Art

La galerie de Dallas qui réunit pour la première fois les sculpteurs derrière le jardin monumental de l’UTSW

Douze artistes de renommée internationale, le mécénat d'un prix Nobel et une décennie de commandes se retrouvent à Talley Dunn Gallery
Lisbeth Thalberg

Sur le Donald Seldin Plaza du UT Southwestern Medical Center de Dallas se dresse l’une des concentrations de sculpture contemporaine les plus silencieusement extraordinaires du nord du Texas. Elle n’est pas née d’un comité d’acquisitions muséal, mais de la passion soutenue du prix Nobel Joseph L. Goldstein — qui, parallèlement à ses contributions scientifiques sur le métabolisme du cholestérol, a consacré une décennie à la commande d’œuvres en installation permanente auprès de douze des sculpteurs les plus importants en activité aujourd’hui. Le résultat est une collection qui rivaliserait avec celle de nombreuses institutions dédiées.
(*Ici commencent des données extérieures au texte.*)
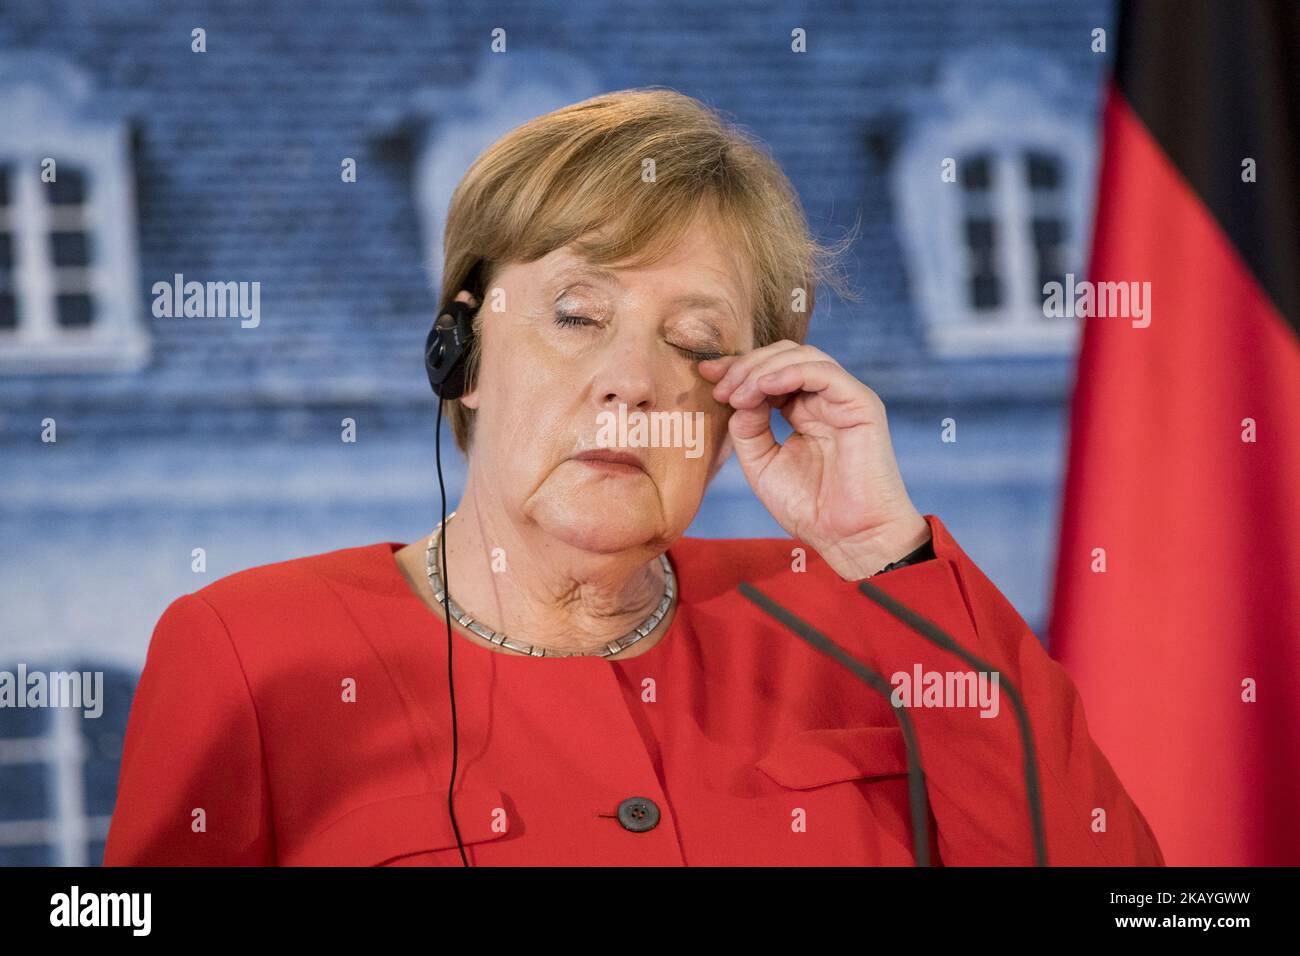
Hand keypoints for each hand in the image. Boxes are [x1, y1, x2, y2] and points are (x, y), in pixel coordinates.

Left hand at [699, 341, 930, 580]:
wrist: (850, 538)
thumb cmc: (811, 508)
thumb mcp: (763, 465)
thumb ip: (748, 430)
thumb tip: (738, 398)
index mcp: (803, 411)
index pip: (769, 373)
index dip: (737, 369)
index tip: (706, 375)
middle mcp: (824, 399)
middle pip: (783, 357)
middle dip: (745, 365)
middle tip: (719, 387)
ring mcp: (843, 399)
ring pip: (802, 356)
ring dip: (762, 369)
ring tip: (737, 393)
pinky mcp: (861, 403)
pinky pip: (824, 372)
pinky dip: (790, 372)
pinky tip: (764, 387)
Talley Dunn Gallery — qui a servi de conseiller curatorial tout au long du développement du projet — réunit désormais ces douze artistes pour la première fois dans un contexte de galerie. Breaking Ground présente des œuvres d’atelier, des peintures, des dessins et des œuvres mixtes aux côtés de la pratique plus large de chaque artiste, offrant un examen plus approfondi des idées et des matériaux qui ont façonné les commandes permanentes. La liste des artistes est formidable : Joel Shapiro, dont les structures abstraites en bronze et en bois sont au cœur de la sculpture post-minimaliste depuis les années 1970, côtoie Ursula Von Rydingsvard, dont les formes monumentales en cèdre occupent une place singulière dans l’art contemporain. Roxy Paine apporte ses structures arborescentes caractéristiques ; Ugo Rondinone, Giuseppe Penone, Christopher Wool, Elmgreen & Dragset, Leonardo Drew, Joseph Havel, ainsi que les regrettés Claes Oldenburg et Coosje van Bruggen complètent un ensemble qui est, à presque tous égards, exceptionnel.

Ursula Von Rydingsvard, Osiem II, 2016, cedar and graphite wall sculpture, Breaking Ground exhibition
Osiem II, 2016, cedar and graphite. Image: Talley Dunn Gallery

Le propos de l’exposition est que la sculpture publique monumentale est souvent rencontrée à distance, en passant, comme toile de fond de la vie quotidienne. En transportant les œuvres dans la galerie, Breaking Ground invite à une attention plus lente, celle que permettent les pièces d’atelier. La relation entre permanence et changement matériel est un argument récurrent : Penone sculpte la croissance naturelle dans du marbre blanc de Carrare ; Von Rydingsvard accumule le cèdre en formes qui semblent à la fois archaïques et vivantes. Paine traduit la logique de ramification biologique en acier industriel. Shapiro — décédé en 2025 — est présent ici dans ce qui constitue une réunion posthume avec le jardin qu’il a contribué à façonner.

L’exposition se déroule en parallèle avec la présentation solo de Roxy Paine, Overgrown Neuron, dans le même espace. Une journée portes ouvertes est prévue le samedi 13 juin, de 13 h à 17 h. Breaking Ground se poursuit jusqu’au 29 août. Talley Dunn Gallery est au 5020 Tracy Street, Dallas, ouverte du mardi au vendredi de 10 h à 17 h et le samedi de 12 h à 17 h. Renseignements : frontdesk@talleydunn.com.

Pendant près d’une décennie, l’échelle et l’ambition de ce projet ont vécu principalement à l’extérieur, inscrites dans la vie d’un campus médical. Breaking Ground est la première occasion de rencontrer ces œuvres — et leurs auteurs — sur un tout autre registre.